La urna, gigantesca. Tiene espacio para todos mis bienes afectivos: mi Cuadernito del Tiempo Perdido, donde en el hiato entre el curso primario y el curso secundario, yo copiaba poemas, frases y pensamientos de poetas y pensadores universales: “Ando buscando espacio/para el dibujo de la vida”. (Cecília Meireles) “¡Dios! ¡Oh Dios! ¿Dónde estás que no me respondes?” (Castro Alves) “¿Por qué de su distancia/Para mi compañía/No bajaba aquella estrella?/ ¿Por qué tan alta Luzia? (Manuel Bandeira); “El río alcanza sus objetivos, porque aprendió a contornar obstáculos”. (Lao-Tsé) “Un día aprendes que no importa en cuántos pedazos tu corazón fue partido, el mundo no para que lo arregles”. (William Shakespeare) “La imaginación es más importante que el conocimiento”. (Albert Einstein)

Mi diario – compañero y confidente en altas madrugadas de abandono y soledad – barco en la travesía de noches no dormidas, de celibato y de clausura; todas las cartas de amor – barco, brisas, bálsamo y caricias en el mar a la deriva; el botón de rosa roja, oferta del Profesor de Historia, mi padrino de licenciatura; mis tres libros de cabecera: Tierra de los Hombres, de Saint-Exupery: “Lo que salva es dar un paso.
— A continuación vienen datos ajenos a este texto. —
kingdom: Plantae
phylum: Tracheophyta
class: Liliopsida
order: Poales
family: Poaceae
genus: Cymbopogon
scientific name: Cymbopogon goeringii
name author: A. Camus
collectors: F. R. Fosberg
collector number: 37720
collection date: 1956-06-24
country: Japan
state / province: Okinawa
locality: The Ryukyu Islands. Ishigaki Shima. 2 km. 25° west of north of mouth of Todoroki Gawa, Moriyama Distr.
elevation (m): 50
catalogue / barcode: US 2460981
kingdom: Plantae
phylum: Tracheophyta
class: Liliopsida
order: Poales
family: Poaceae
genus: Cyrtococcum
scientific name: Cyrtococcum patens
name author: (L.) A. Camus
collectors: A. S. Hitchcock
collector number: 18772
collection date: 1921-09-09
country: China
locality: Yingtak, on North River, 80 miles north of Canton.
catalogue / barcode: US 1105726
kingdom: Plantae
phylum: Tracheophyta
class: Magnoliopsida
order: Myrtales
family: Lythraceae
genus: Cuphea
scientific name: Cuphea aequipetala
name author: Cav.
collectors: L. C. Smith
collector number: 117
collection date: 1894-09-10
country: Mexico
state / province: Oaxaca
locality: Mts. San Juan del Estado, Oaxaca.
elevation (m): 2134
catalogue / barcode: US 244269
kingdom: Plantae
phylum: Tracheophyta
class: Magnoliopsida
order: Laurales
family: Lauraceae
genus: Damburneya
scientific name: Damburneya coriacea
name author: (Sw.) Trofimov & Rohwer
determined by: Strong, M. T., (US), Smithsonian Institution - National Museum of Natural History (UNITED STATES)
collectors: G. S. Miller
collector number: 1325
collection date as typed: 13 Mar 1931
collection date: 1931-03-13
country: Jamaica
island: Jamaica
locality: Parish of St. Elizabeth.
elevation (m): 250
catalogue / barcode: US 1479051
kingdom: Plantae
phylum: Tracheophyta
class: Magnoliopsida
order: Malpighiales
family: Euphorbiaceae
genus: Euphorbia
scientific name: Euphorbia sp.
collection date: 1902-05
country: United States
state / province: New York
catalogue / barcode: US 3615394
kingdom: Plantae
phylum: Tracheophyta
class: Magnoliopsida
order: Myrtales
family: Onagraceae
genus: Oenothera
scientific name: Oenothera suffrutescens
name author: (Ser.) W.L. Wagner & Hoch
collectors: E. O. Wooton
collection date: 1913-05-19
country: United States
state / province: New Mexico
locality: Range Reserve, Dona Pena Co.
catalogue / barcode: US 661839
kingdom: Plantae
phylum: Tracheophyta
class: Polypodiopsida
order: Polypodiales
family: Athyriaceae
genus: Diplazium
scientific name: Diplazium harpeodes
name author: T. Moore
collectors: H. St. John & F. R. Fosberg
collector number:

Otro pasó más. Es siempre el mismo paso que recomienza”; El Profeta, de Khalil Gibran: “… de la misma forma que el amor os corona, así él os crucifica”. (…) y no penséis que podéis dirigir el curso del amor, pues el amor, si os encuentra dignos, determinará por sí mismo vuestro curso”; Estaciones de la Ausencia, del Poeta Paschoal Motta: “Con el pétalo de tu nombre, / nace la rosa de la mañana”; la sillita que Edimur, mi hermano más viejo, le hizo a mi muñeca. Mi hermano era el muchacho más sabido y corajudo del mundo. Sólo él sabía usar las herramientas de mi padre, andar en bicicleta equilibrándome en la parte de atrás, hacer canoas de pita y navegar en la represa llevándome en la proa, como Iara, la Madre del agua; los tres barquitos de papel, Niña, Pinta y Santa María, con quien yo jugaba en el torrente y navegaba con Edmundo, mi hermano del medio, a quien yo le decía Mundinho. Fue Mundinho el que me inició en las grandes navegaciones – quien hizo mi primer barco y me enseñó a navegar, a lidiar con las tempestades, monstruos y dragones.

Con mi hermano en el comando, navegué en busca de tierras desconocidas. Y llegué a “Puerto Seguro”, con doña Inês, mi madre, gritando por la ventana: “¡Salgan de la lluvia, niños!” Aprendí a amar a mi país, esa tierra en que plantando, todo da”. Aprendí el gusto de la aventura de vivir.

Más tarde, sola por riachuelos, ríos y mares nunca antes navegados, pasé por entre tormentas, enfrenté a monstruos y dragones. Y doblé el Cabo de Buena Esperanza.

Y aun abandonada por la tripulación, navegando en un río de lágrimas, en noches de tempestad, sin brújula y sin farol, con todas las estrellas apagadas, yo no dejé el barco hundirse ni perdí el sueño del navegante. Y seguí cantando la canción de los argonautas: “navegar es necesario/vivir no es necesario”.